INSTRUCTIONS -
[a] In the barrel horse thread, how long did the gaited Paso cross take when it ran top speed?
[b] Repeat the barrel horse thread word for word between "I wouldn't use" and "mare at 20.", inclusive.

This girl brought in a gaited Paso cross.... it was 14.1hands & beat us all!! IT WAS A DANG PONY..... IT RAN TOP SPEED 15.5 sec... YEAH 2nd place was my EVERY YEAR!! reserve champion by a dang pony face >< I ran 15.8.. depressing it was...

But anyways...

My ideal

I like solid bone, thick hoof, stocky, chunk. Short back, low hock, deep heart girth, sloping shoulder.
I ran a 15.3 10 year old retired Thoroughbred & he was hell fire fast but lagged on the turns & It was something I could feel, he wouldnt dig in or hunt barrels & he did it for 4 years. Just a sport he wasnt into but would always get us top 5!

Measure your mare right behind her forelegs and then measure her height.

This is the measurement of her heart girth.
It should be greater than your horses height at any age
The bigger the better for racing!


----------



## kassierae (Jan 1, 2010)

I wouldn't use this filly for more than a play day here and there. Her hind legs will not remain sound if you try and push her to do much more than that. I have been barrel racing for almost 20 years, very successfully a yV. Please educate yourself on what makes a GOOD, WELL CONFORMED barrel horse. Go look at the barrel horses for sale and stud at barrel horse world. You'll see a major difference. I made my mistake and now I have an unsound mare at 20.

DATA SUPPLIED -
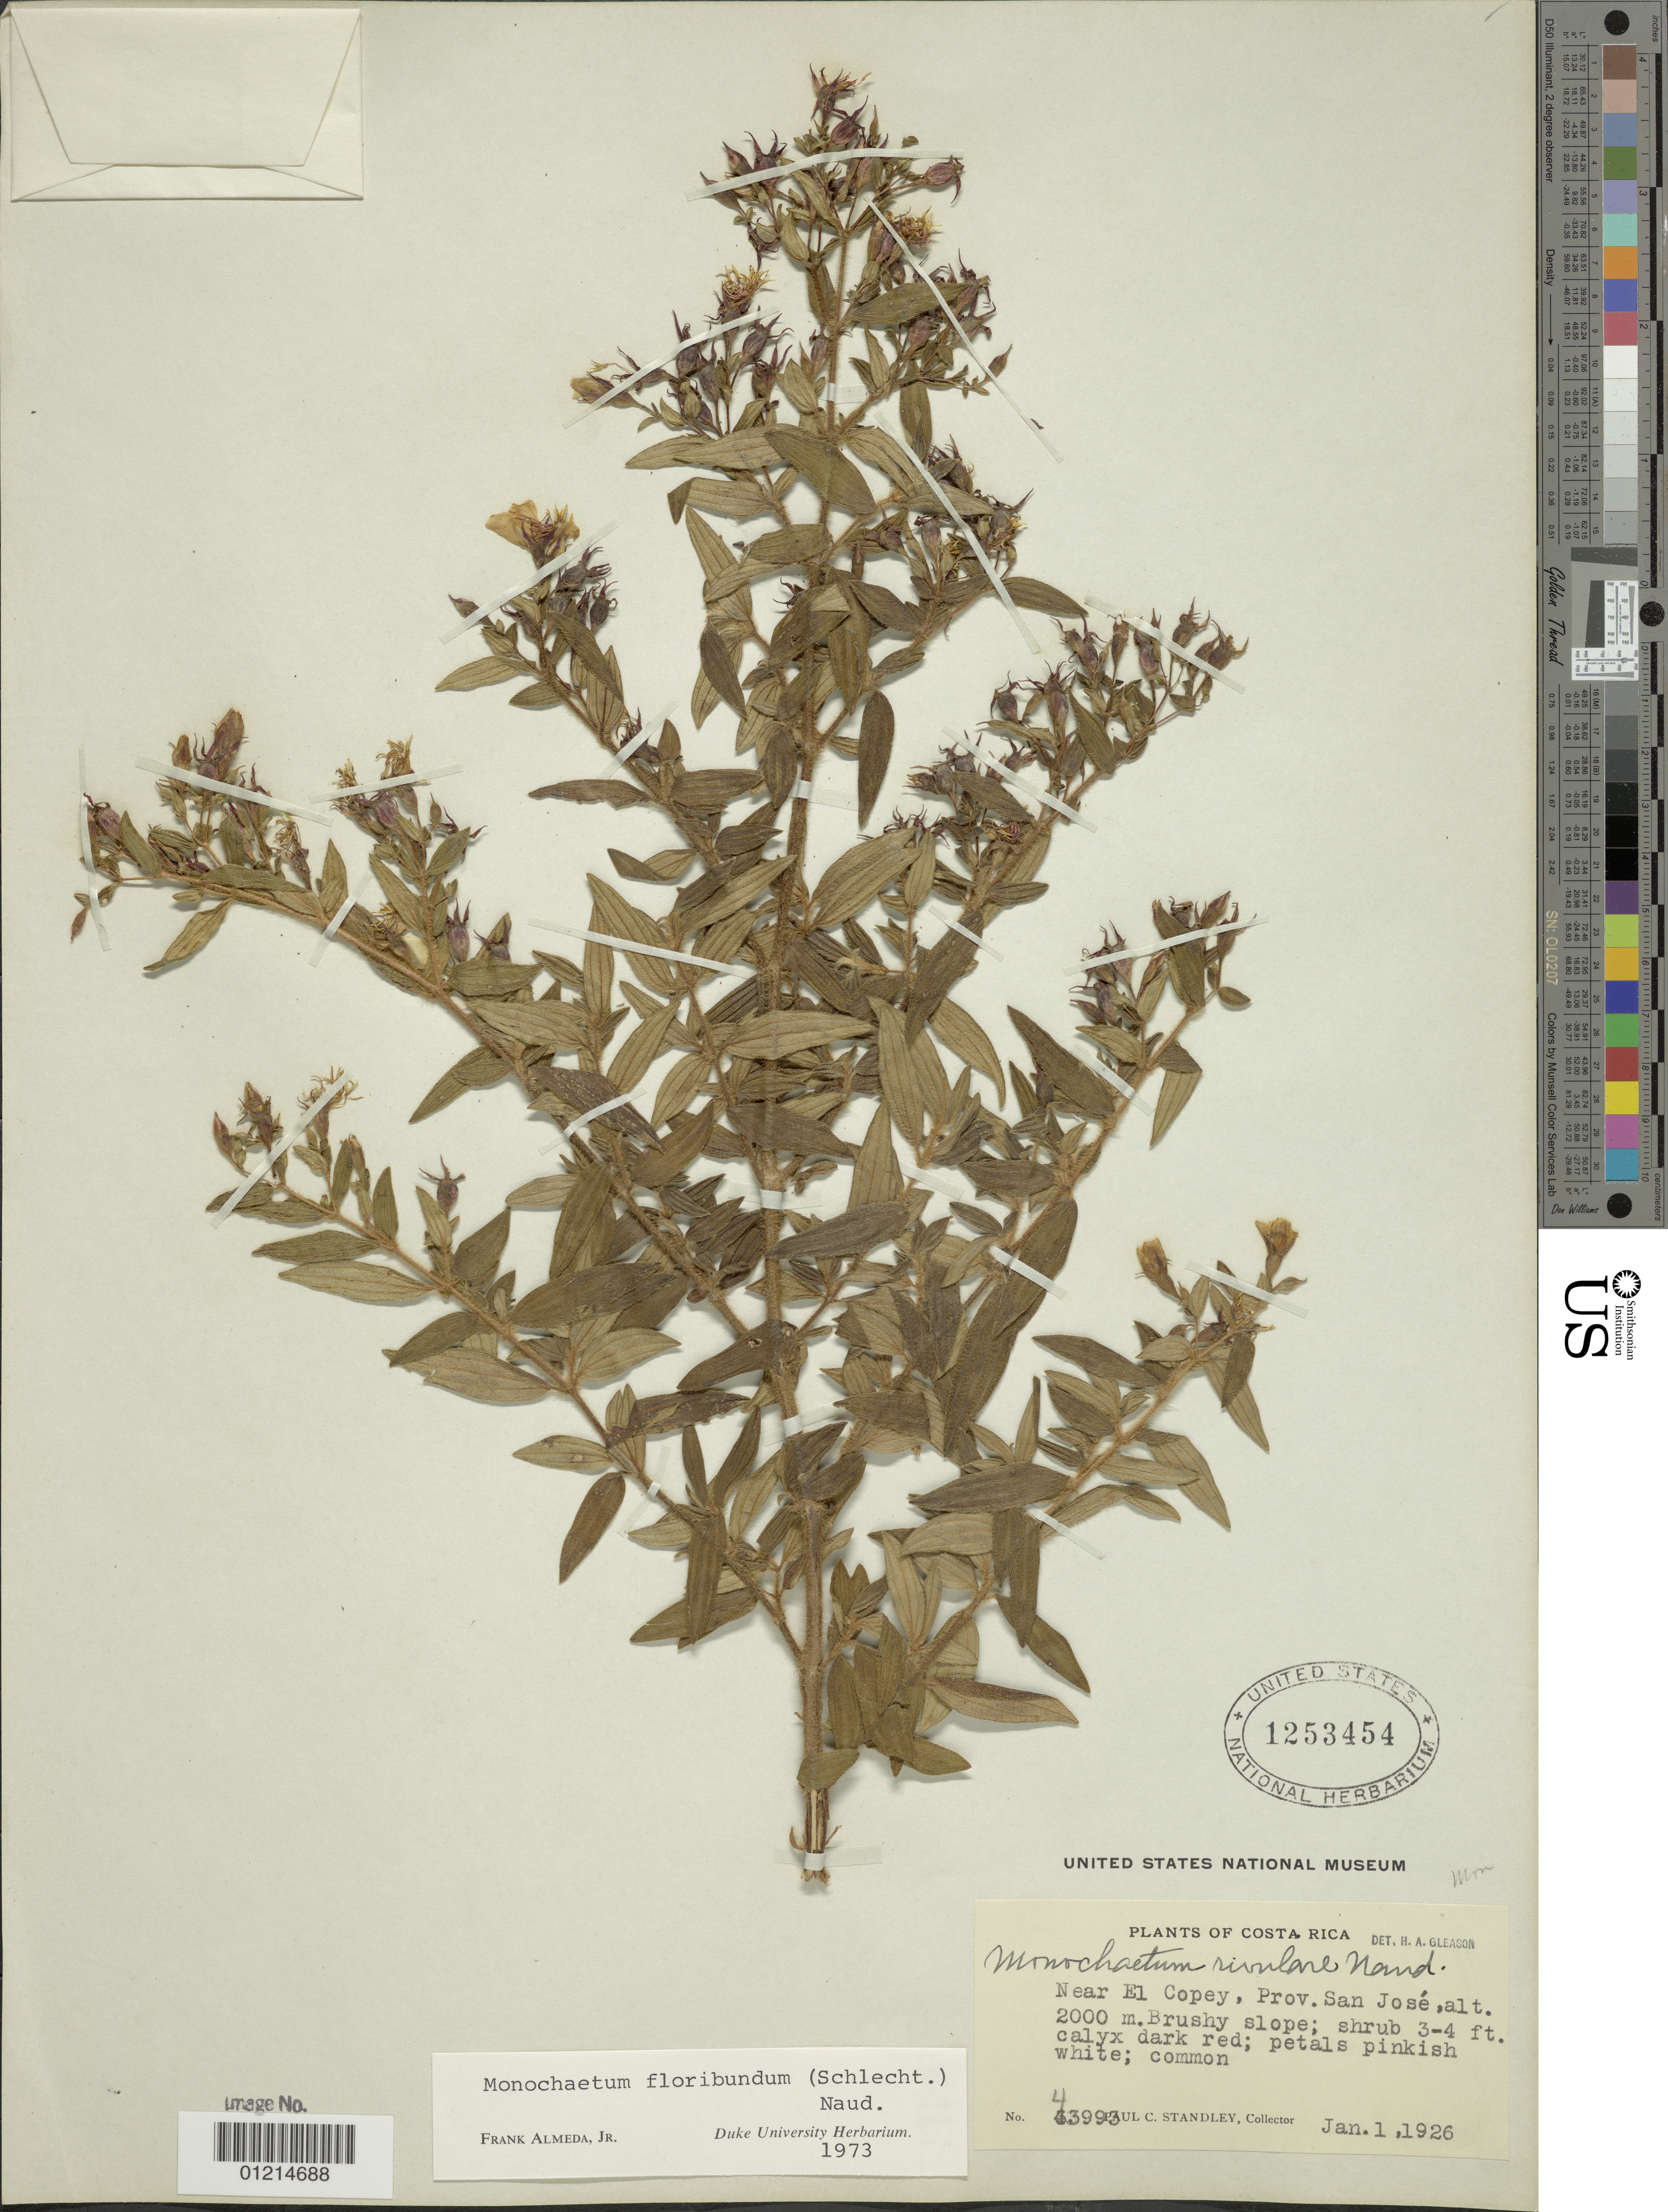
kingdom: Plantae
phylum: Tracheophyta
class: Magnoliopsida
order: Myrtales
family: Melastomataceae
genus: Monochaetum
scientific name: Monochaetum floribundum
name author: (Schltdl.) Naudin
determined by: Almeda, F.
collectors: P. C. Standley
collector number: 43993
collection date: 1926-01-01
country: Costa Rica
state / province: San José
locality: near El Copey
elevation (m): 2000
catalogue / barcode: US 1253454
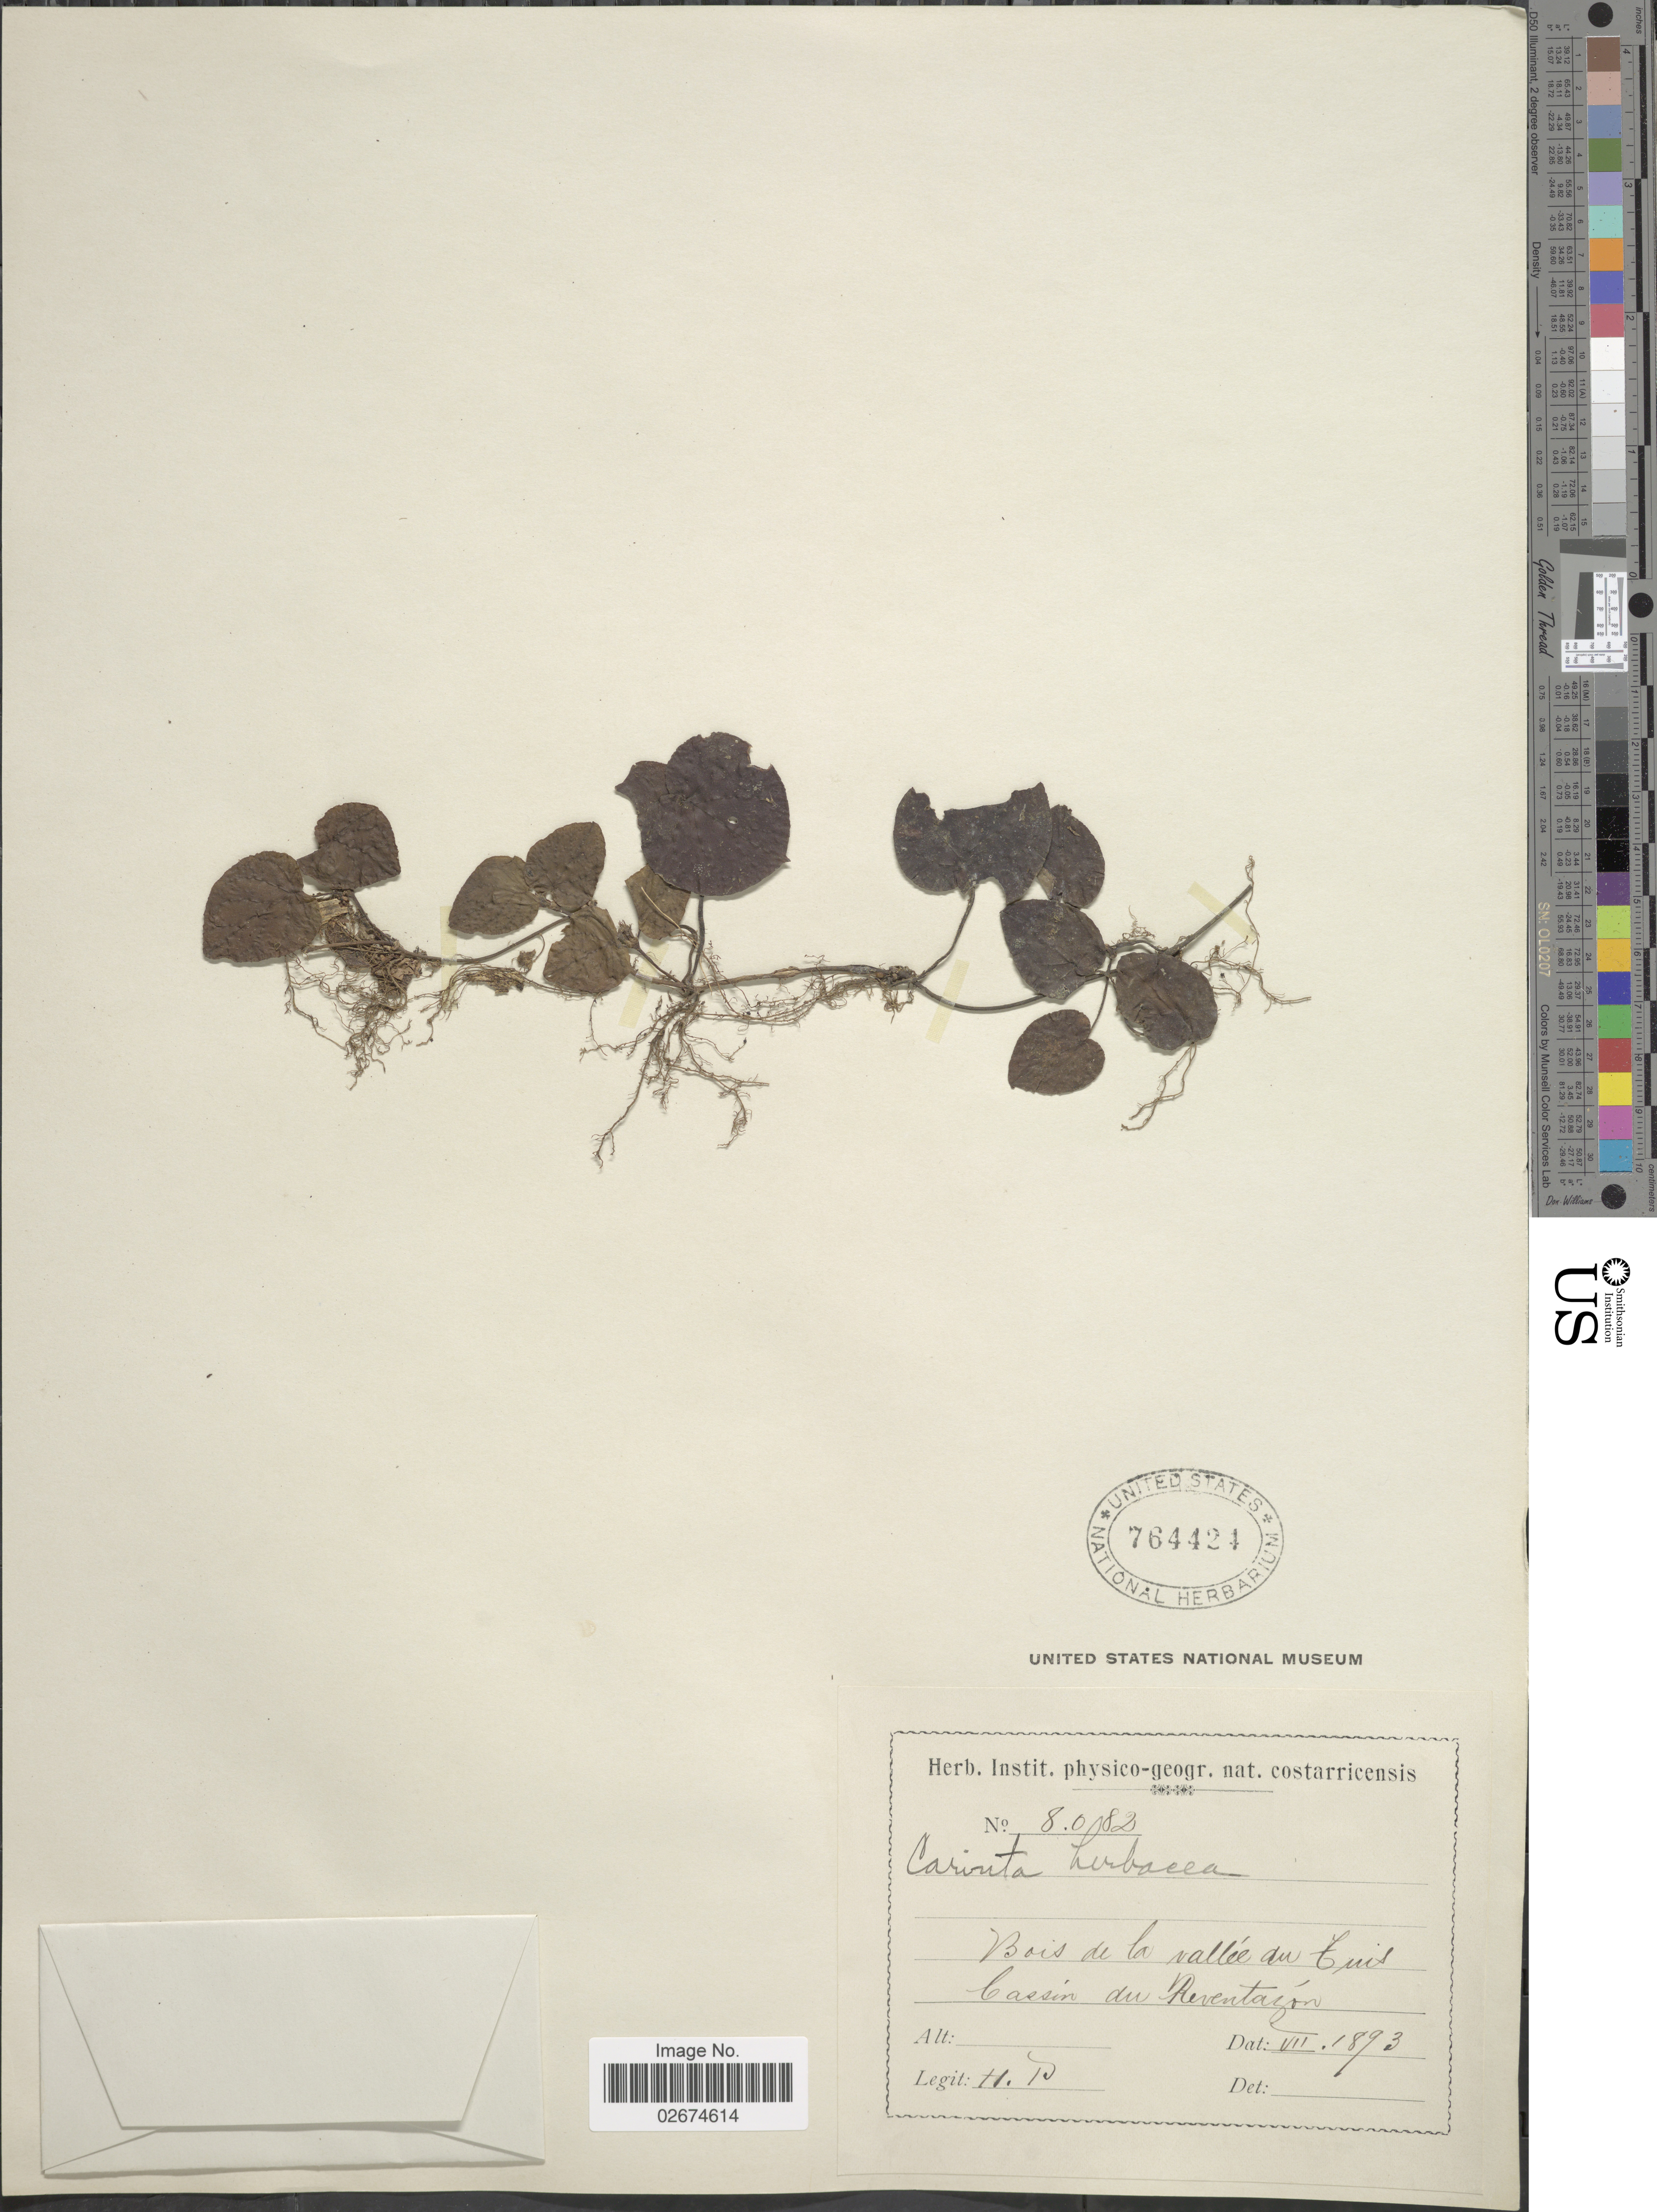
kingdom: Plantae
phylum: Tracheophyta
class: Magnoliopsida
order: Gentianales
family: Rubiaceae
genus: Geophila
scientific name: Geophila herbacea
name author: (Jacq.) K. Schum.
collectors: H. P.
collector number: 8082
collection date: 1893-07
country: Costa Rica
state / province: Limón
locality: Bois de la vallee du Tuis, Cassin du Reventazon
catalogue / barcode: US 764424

RESULTS OF THE EXERCISE -
[a] 15.5 seconds.

[b]
I wouldn't use this filly for more than a play day here and there. Her hind legs will not remain sound if you try and push her to do much more than that. I have been barrel racing for almost 20 years, very successfully a yV. Please educate yourself on what makes a GOOD, WELL CONFORMED barrel horse. Go look at the barrel horses for sale and stud at barrel horse world. You'll see a major difference. I made my mistake and now I have an unsound mare at 20.